Par ailleurs, ce même ministère a révisé jeudi à la hausse un bilan concernant une frappe sur la localité de Deir Qanun al-Nahr mardi qui a fait 14 morts, dont trois femmes et quatre enfants, contre 10 indiqué précédemment.

Jeudi, les frappes quotidiennes se sont poursuivies, a rapporté l'Agence nationale d'information libanaise (Ani). Un photographe de l’AFP a vu de la fumée s’élever après un raid sur la localité de Hanniyeh.

Dans le même temps, le Hezbollah a revendiqué des attaques simultanées contre des forces israéliennes qui occupent plusieurs localités du sud du Liban.

Il a dit avoir mené "une vaste attaque contre différentes positions" israéliennes dans trois localités au moyen de "drones d'attaques et de roquettes en salves répétées", selon un communiqué.

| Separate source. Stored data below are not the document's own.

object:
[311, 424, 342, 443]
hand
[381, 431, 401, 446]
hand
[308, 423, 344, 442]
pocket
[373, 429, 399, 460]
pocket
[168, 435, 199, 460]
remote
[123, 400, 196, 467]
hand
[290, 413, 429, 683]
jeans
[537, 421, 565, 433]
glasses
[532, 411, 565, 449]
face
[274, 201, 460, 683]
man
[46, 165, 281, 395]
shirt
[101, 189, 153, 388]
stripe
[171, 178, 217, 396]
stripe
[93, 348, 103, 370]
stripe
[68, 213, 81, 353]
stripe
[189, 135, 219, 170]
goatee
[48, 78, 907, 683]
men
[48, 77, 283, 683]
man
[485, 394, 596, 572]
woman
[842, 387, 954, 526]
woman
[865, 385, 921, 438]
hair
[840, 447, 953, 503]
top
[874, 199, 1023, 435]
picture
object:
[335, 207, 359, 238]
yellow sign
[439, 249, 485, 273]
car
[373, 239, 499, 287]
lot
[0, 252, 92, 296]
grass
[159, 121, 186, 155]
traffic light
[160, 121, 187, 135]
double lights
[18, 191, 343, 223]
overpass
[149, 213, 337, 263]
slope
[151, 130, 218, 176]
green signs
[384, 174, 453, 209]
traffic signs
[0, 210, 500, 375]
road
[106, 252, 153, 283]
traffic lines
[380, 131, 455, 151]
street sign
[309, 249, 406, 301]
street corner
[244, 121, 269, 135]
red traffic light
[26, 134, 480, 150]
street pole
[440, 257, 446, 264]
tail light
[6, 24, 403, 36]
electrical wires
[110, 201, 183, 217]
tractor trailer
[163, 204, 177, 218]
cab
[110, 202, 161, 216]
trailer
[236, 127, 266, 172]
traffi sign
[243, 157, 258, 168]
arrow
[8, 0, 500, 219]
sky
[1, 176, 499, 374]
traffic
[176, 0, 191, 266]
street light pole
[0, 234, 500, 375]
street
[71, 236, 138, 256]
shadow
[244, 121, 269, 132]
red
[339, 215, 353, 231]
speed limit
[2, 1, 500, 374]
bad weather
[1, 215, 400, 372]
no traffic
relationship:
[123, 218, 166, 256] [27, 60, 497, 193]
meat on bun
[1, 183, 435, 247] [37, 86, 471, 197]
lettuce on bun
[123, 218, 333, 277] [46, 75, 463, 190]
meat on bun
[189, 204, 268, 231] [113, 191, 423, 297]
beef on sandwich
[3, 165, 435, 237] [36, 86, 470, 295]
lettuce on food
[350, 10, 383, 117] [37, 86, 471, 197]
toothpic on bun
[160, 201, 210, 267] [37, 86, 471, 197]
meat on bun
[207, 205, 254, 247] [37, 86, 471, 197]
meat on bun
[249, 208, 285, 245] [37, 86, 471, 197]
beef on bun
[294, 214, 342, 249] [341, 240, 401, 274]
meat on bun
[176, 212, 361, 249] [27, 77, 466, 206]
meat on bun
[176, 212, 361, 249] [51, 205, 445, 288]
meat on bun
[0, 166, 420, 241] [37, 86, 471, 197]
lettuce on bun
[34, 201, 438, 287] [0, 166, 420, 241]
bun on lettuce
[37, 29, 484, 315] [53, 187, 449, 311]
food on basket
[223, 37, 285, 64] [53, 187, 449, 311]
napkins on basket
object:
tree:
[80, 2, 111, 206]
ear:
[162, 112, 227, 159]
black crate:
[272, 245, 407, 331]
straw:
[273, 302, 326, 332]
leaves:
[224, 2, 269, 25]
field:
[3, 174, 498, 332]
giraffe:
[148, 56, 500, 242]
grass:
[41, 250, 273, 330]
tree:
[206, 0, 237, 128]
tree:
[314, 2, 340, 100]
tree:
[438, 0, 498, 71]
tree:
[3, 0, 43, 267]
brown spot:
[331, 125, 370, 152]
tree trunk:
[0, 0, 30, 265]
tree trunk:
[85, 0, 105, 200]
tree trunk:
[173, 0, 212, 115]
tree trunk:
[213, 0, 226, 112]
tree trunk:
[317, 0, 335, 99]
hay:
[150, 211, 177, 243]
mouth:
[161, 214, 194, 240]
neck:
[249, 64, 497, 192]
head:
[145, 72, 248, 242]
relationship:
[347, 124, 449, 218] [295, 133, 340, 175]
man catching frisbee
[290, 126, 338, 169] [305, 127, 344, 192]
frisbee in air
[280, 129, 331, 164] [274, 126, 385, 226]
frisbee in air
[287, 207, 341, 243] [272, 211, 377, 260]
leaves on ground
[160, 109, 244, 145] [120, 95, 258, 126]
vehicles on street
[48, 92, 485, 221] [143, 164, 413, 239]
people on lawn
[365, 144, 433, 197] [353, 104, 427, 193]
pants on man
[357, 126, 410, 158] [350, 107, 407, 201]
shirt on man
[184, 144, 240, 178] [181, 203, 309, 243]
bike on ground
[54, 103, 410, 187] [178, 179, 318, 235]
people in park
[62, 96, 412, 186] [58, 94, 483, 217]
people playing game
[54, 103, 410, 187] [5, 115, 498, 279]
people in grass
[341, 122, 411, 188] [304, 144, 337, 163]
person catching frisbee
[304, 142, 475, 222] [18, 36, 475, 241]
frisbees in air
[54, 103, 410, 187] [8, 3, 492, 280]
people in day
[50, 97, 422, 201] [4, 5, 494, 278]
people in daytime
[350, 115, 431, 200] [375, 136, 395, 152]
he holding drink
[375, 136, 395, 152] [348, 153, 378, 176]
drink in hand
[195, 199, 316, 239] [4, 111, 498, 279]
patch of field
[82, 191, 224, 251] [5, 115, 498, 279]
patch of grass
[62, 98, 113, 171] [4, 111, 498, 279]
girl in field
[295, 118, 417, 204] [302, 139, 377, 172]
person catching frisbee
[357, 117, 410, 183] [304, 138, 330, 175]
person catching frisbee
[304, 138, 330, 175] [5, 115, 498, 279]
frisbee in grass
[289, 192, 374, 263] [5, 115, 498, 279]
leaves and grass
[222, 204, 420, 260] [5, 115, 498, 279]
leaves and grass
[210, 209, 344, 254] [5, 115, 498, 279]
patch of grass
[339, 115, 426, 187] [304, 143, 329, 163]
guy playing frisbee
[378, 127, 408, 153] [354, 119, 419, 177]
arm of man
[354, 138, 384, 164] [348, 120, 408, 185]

Un cessez-le-feu qui devait expirer le 17 mai a été prolongé de 45 jours à l'issue de négociations entre le Liban et Israël, inédites depuis des décennies, sous médiation américaine.

Le Liban a été plongé dans la guerre régionale avec l'Iran le 2 mars, lorsque le Hezbollah a lancé une attaque sur Israël pour venger la mort du guide suprême iranien Ali Khamenei.